Jimmy's Place, Dickson

image by ulterior epicure via Flickr

Canberra's not known for its busy late night dining scene, a fact that's pained anyone's who's ever stumbled home from post-work drinks at 10pm and realised they haven't actually had dinner. There were four of us cruising back from a Brumbies rugby game on the weekend, our enthusiasm for a late dinner growing as quickly as the number of dispiriting "closed" signs on restaurant doors.
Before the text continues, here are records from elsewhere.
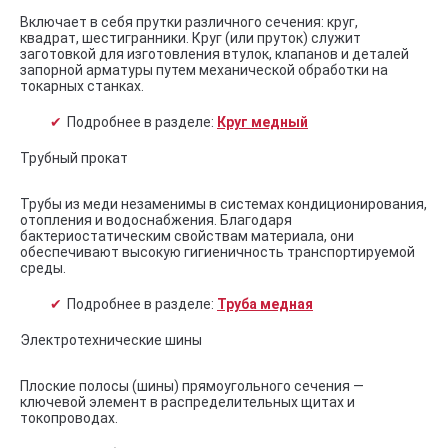
Включает в себя прутки различного сечения: круг,
квадрат, шестигранники. Круг (или пруток) служит
заготовкой для изготовления втулок, клапанов и деталей
запорной арматуры путем механической обработки на
токарных станках.
Подробнее в разделе:
Круг медный
Трубный прокат
Трубы из меди незаменимы в системах кондиционирования,
отопления и водоснабжения. Благодаря
бактериостатическим свойствам материала, они
обеспечивают высокую гигиеничность транспортируемой
среды.
Подробнее в разделе:
Труба медная
Электротехнические шины
Плоские полосы (шины) прямоугольного сечения —
ключевой элемент в распределительных щитах и
токопроводах.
But the lights were on at Jimmy's Place and there were even a couple of people waiting for takeaway. A hopeful inquiry was met with a flurry of menus and a table for four. Hot tea appeared and the kitchen quickly produced a succession of plates piled with roast duck, silky steamed tofu and leafy greens. It was more than enough for four hungry rugby fans who hadn't eaten since lunchtime and were still a bit high after photo ops with the players.

For a late night in Canberra, it was a pretty decent meal and, for our vegetarian friends,  a much happier alternative to a drive-through burger or greasy pizza from a cart outside a nightclub. 
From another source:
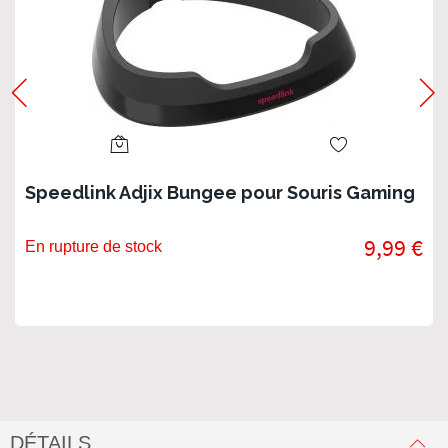
Speedlink Adjix Bungee pour Souris Gaming
9,99 €
En rupture de stock
DÉTAILS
The kitchen at Jimmy's Place closes at 11pm on Friday and Saturday, the latest I've seen in Canberra. It serves standard Asian dishes, from shark's fin soup to fried noodles, with plenty of greens and tofu for vegetarians. Food is decent but not outstanding and service is speedy.

Other restaurants in Canberra where you can get dinner after 9pm:
Parlour Wine Room
16 Kendall La, New Acton
Serves tapas and desserts until 12 midnight, when the kitchen goes to a very limited, four-dish menu. But it's such a popular nightspot and bar that dashing out for a quick meal in your polar fleece isn't possible.

Portia's Place
11 Kennedy St, Kingston
A bit hit and miss but the much-loved Kingston hangout does open until 10pm. Portia fed us happily at 9.45pm every other night for a week last year, when we were moving house by hand.

Tongue & Groove
Cnr Bunda and Genge St, Civic
It's crammed with party-goers on the weekend but slip past the velvet rope to the restaurant section and you can often get a table or a big chesterfield sofa. It won't be quiet and there might be laser disco lights, but pizzas and mains are served until 10pm.